Song Meaning
The lyrics paint a surreal, almost hallucinatory portrait of a figure who embodies a chaotic, uncontainable energy. This "old flattop" is a jumble of bizarre imagery – "joo-joo eyeball," "toe-jam football," "monkey finger" – suggesting a character who exists outside conventional norms. He's a "holy roller" doing "what he please," a figure of freedom and perhaps even divine madness, who invites others to join him in this liberated state. The repeated command, "Come together right now over me," acts as a rallying cry, a call to unite under his peculiar, unclassifiable influence.
The central tension lies in the paradoxical nature of this figure. He's both alluring and unsettling, described as "so hard to see" yet possessing a powerful presence that can "hold you." The line "you can feel his disease" is particularly striking, implying that his freedom or unique perspective might be contagious, even potentially dangerous. This ambiguity creates a fascinating push and pull, making the invitation to "come together" feel less like a simple invitation and more like an absorption into something unknown.

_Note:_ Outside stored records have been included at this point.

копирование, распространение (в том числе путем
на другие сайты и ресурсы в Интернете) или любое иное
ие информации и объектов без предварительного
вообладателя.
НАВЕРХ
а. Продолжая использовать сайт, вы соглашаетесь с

The craft here leans heavily into absurdist collage and jarring juxtapositions. Phrases like "hair down to his knee" and "feet down below his knee" create a disorienting physicality, while the mathematical anomaly "One and one, and one is three" underscores a logic that defies the ordinary. This deliberate strangeness isn't just for show; it serves to establish the narrator's unique, almost alien perspective and the unconventional reality he inhabits. The sheer density of these oddities forces the listener to abandon literal interpretation and engage with the feeling of ecstatic, bewildering unity.

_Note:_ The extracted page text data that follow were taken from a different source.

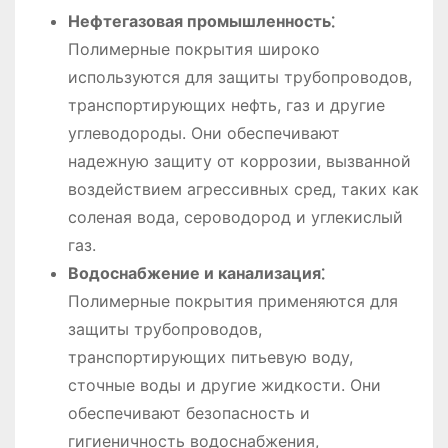
Нефтегазовая промышленность⁚
Полимерные покрытия широко
используются для защиты трубопроводов,
транспортирующих нефть, газ и другие
углеводороды. Они обеспечивают
надежную защиту от коррозии, вызванной
воздействием агрессивных сред, таких как
соленая вода, сероводород и углекислый
газ.
Водоснабжение и канализация⁚
Полимерные покрытия применяются для
защиты трубопроводов,
транспортирующих питьевую воду,
сточные воды и другие жидкости. Они
обеспечивают безопасность и
гигиеничность водоснабжения,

Ultimately, the effectiveness of these lyrics stems from their refusal to be pinned down. They create a potent atmosphere of liberation and mystery, using a barrage of unconventional imagery to evoke a feeling of being swept up in something larger and stranger than oneself. The insistent repetition of "Come together" transforms the abstract invitation into an undeniable, almost hypnotic imperative, leaving the listener with a sense of exhilaration and a lingering question about the nature of true freedom.